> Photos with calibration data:
===============

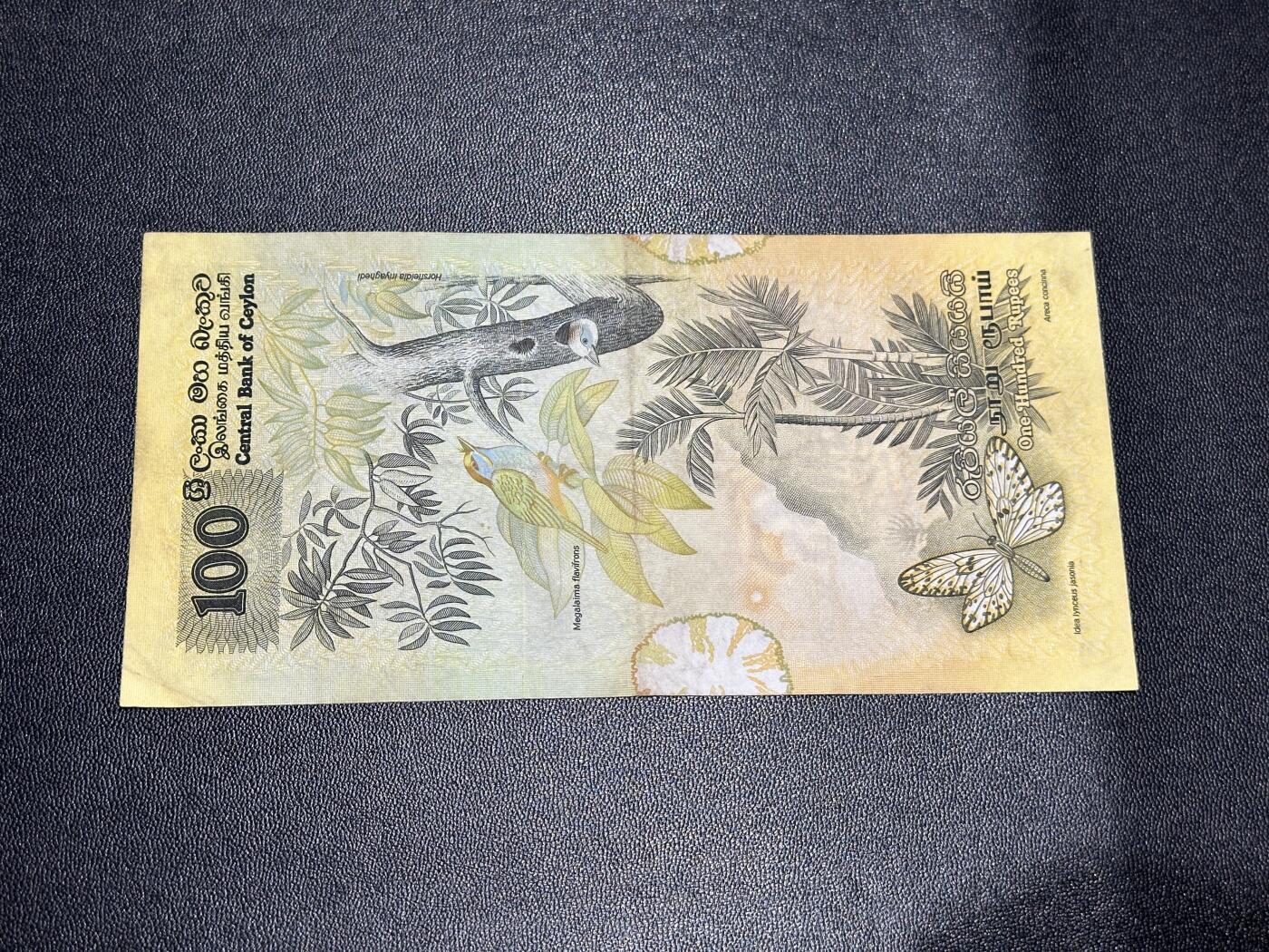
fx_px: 1760
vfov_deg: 30.3
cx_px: 634
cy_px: 476
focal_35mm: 48
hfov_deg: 39.7
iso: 100
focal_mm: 6.86
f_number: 1.78
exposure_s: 1/50
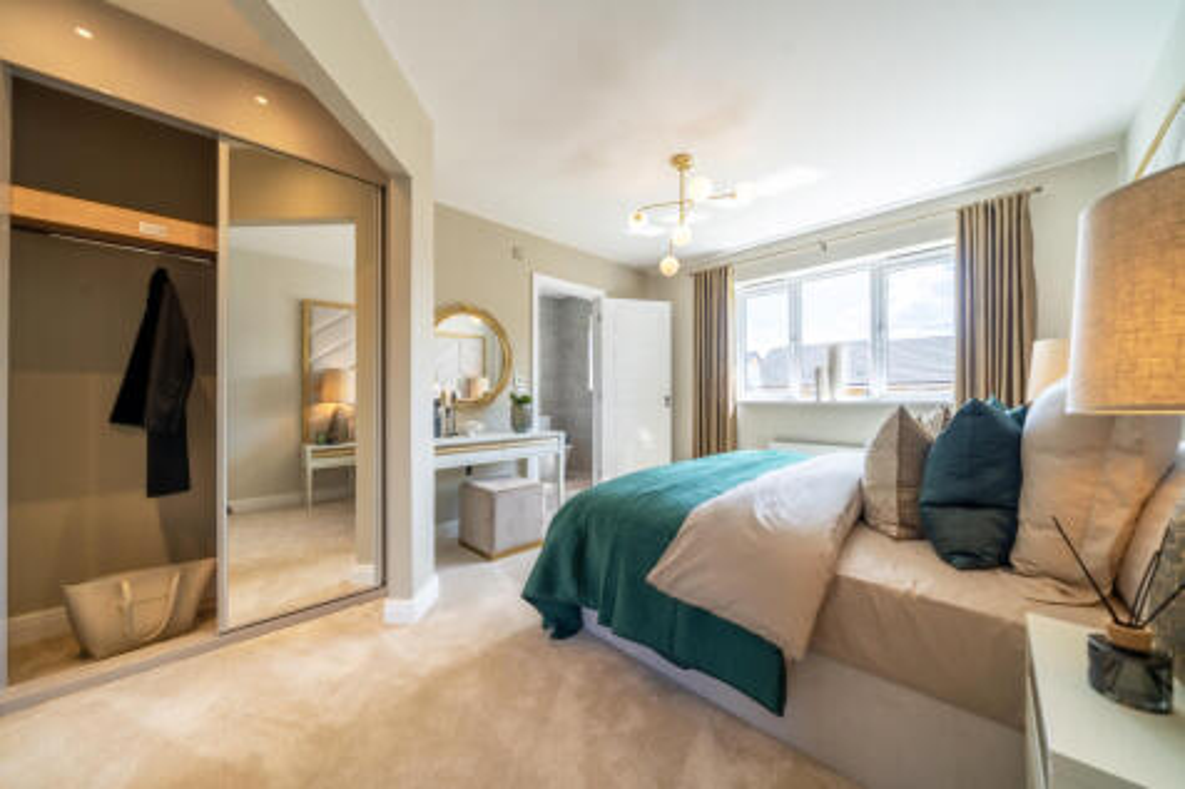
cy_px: 394
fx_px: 395
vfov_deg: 90.0
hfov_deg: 112.6
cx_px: 592
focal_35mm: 12
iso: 320
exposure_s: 1/5000
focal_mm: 12
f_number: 6.3
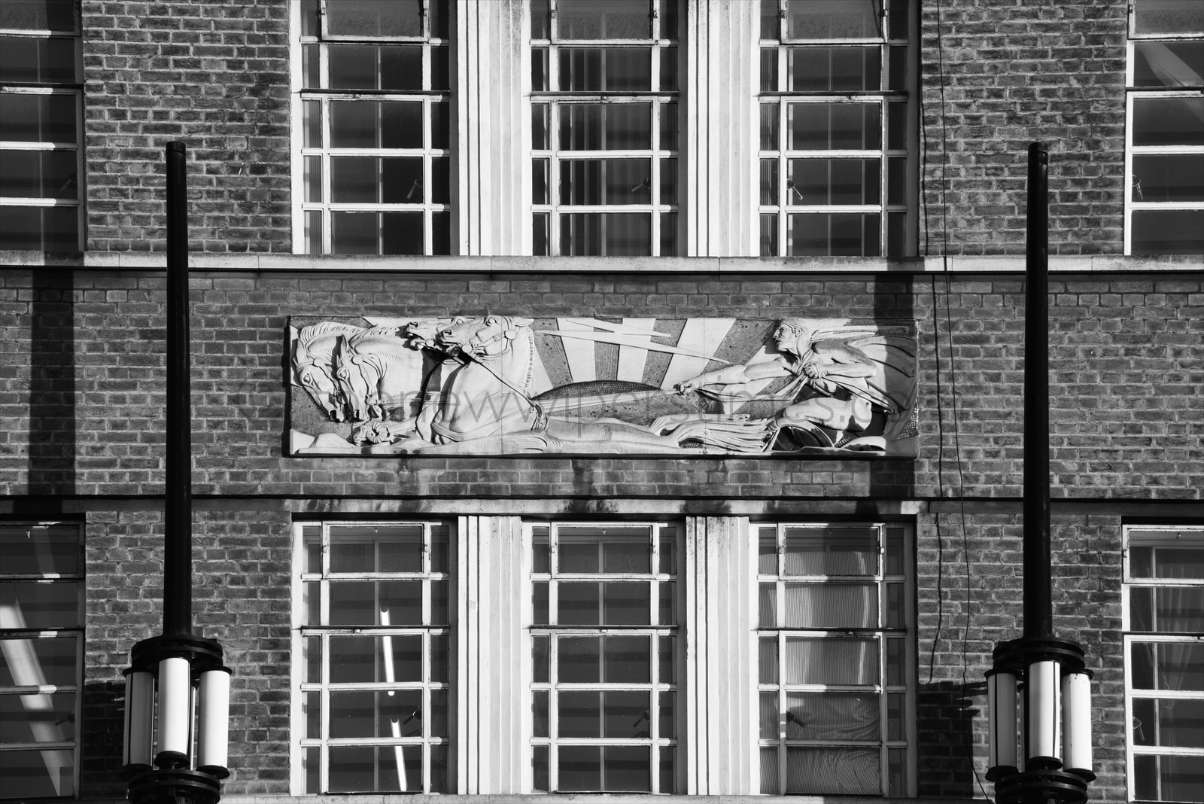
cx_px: 602
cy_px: 402
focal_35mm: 120
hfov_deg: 17.1
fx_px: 4015
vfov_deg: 11.4
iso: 200
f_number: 8
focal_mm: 120
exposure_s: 1/250
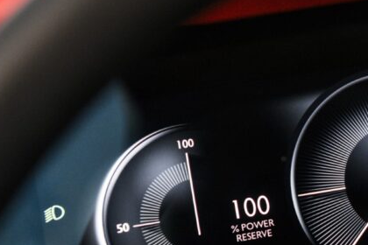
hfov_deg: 16.4
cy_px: 161
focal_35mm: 122
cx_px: 382
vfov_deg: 11.2
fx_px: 1247
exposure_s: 1/80
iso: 1600
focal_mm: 50
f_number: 4
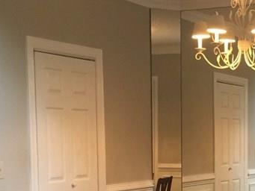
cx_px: 251
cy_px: 203
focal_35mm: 87
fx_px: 641
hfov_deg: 21.7
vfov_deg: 16.5
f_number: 2.2
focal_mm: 4.15
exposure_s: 1/15
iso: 64
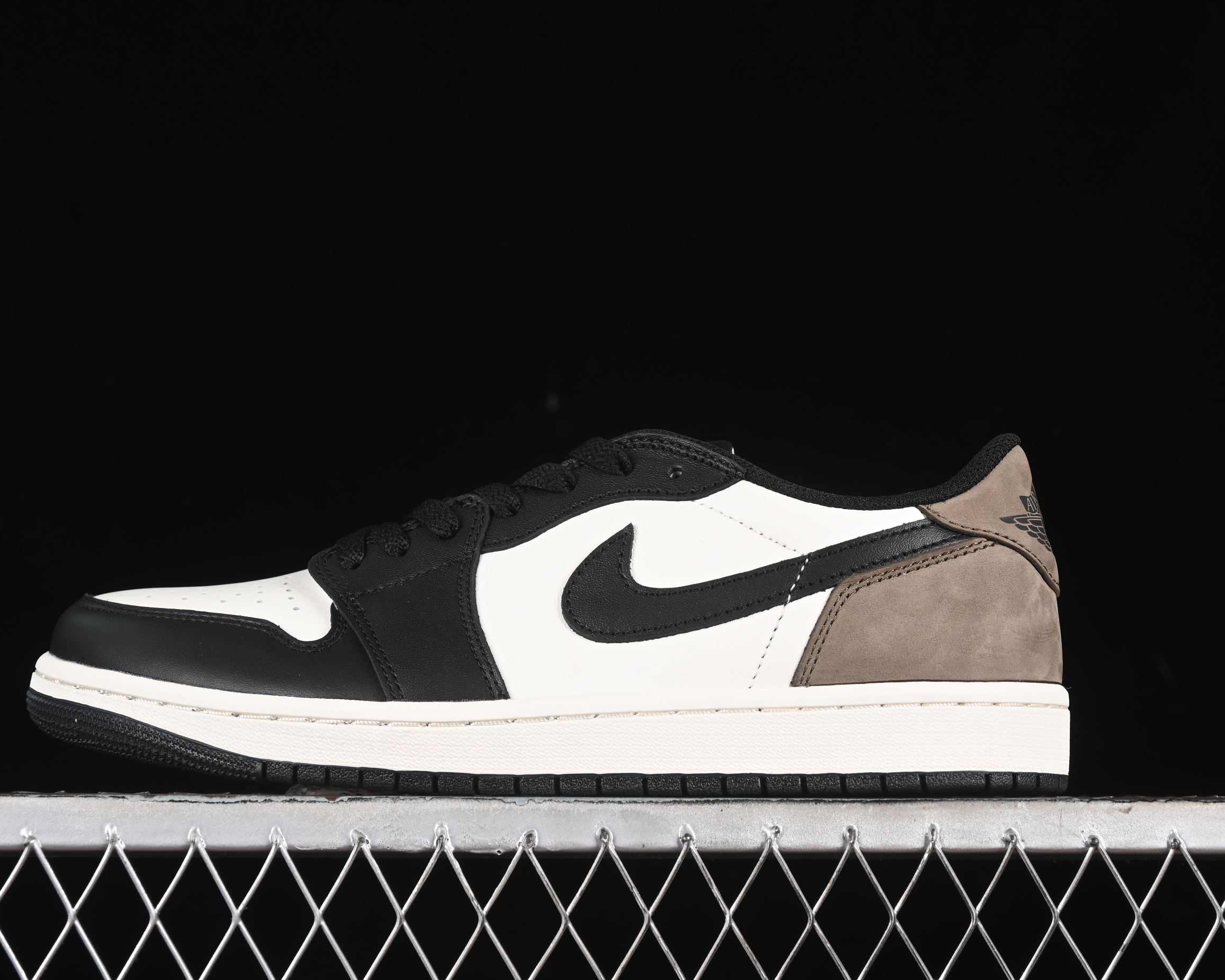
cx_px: 552
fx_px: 3082
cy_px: 488
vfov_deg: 18.1
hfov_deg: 22.5
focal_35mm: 85
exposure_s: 1/60
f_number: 6.3
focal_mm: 50
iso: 160
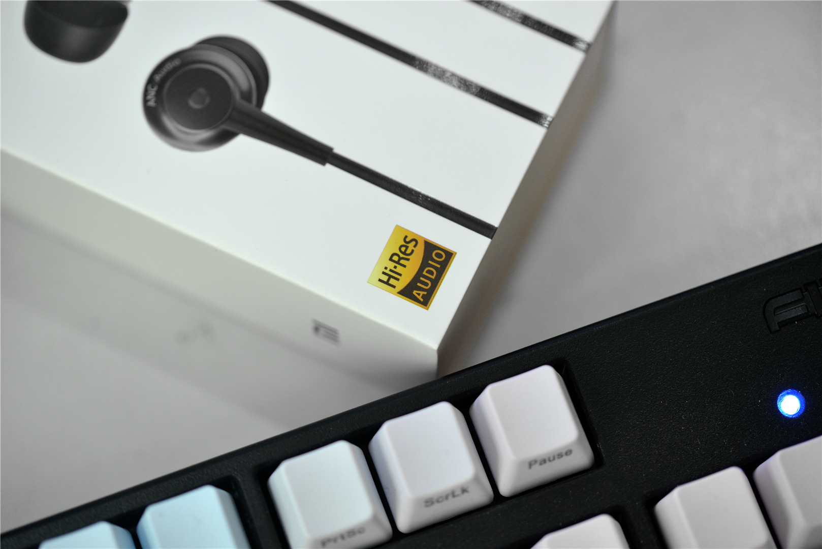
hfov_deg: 22.6
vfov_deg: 15.2
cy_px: 274
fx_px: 2056
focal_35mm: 90
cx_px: 411
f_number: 3.5
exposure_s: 1/30
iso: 500
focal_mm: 90
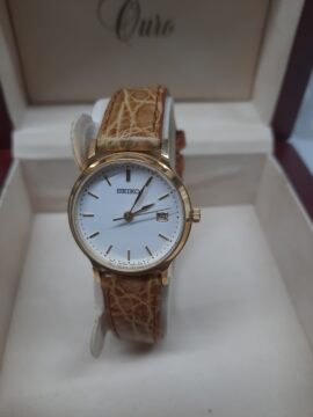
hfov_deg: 54.9
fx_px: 301
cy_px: 208
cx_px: 156
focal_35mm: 25
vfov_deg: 69.4
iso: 64
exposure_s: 1/50
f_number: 2
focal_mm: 4.6
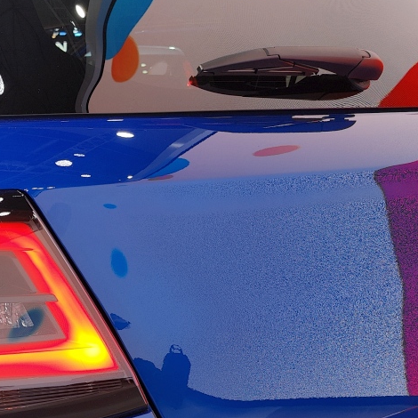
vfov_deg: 31.7
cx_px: 3
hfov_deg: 30.5
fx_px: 710
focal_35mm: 52
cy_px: 347
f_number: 1.8
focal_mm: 6.06
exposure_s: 1/101
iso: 80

===============

> TASK TO CARRY OUT: The reply should hold every line of the records unchanged and no pictures.

> YOUR RESPONSE:
fx_px: 1760
vfov_deg: 30.3
cx_px: 634
cy_px: 476
focal_35mm: 48
hfov_deg: 39.7
iso: 100
focal_mm: 6.86
f_number: 1.78
exposure_s: 1/50
cy_px: 394
fx_px: 395
vfov_deg: 90.0
hfov_deg: 112.6
cx_px: 592
focal_35mm: 12
iso: 320
exposure_s: 1/5000
focal_mm: 12
f_number: 6.3
cx_px: 602
cy_px: 402
focal_35mm: 120
hfov_deg: 17.1
fx_px: 4015
vfov_deg: 11.4
iso: 200
f_number: 8
focal_mm: 120
exposure_s: 1/250
hfov_deg: 16.4
cy_px: 161
focal_35mm: 122
cx_px: 382
vfov_deg: 11.2
fx_px: 1247
exposure_s: 1/80
iso: 1600
focal_mm: 50
f_number: 4
cx_px: 251
cy_px: 203
focal_35mm: 87
fx_px: 641
hfov_deg: 21.7
vfov_deg: 16.5
f_number: 2.2
focal_mm: 4.15
exposure_s: 1/15
iso: 64
cx_px: 552
fx_px: 3082
cy_px: 488
vfov_deg: 18.1
hfov_deg: 22.5
focal_35mm: 85
exposure_s: 1/60
f_number: 6.3
focal_mm: 50
iso: 160
hfov_deg: 22.6
vfov_deg: 15.2
cy_px: 274
fx_px: 2056
focal_35mm: 90
cx_px: 411
f_number: 3.5
exposure_s: 1/30
iso: 500
focal_mm: 90
hfov_deg: 54.9
fx_px: 301
cy_px: 208
cx_px: 156
focal_35mm: 25
vfov_deg: 69.4
iso: 64
exposure_s: 1/50
f_number: 2
focal_mm: 4.6
vfov_deg: 31.7
cx_px: 3
hfov_deg: 30.5
fx_px: 710
focal_35mm: 52
cy_px: 347
f_number: 1.8
focal_mm: 6.06
exposure_s: 1/101
iso: 80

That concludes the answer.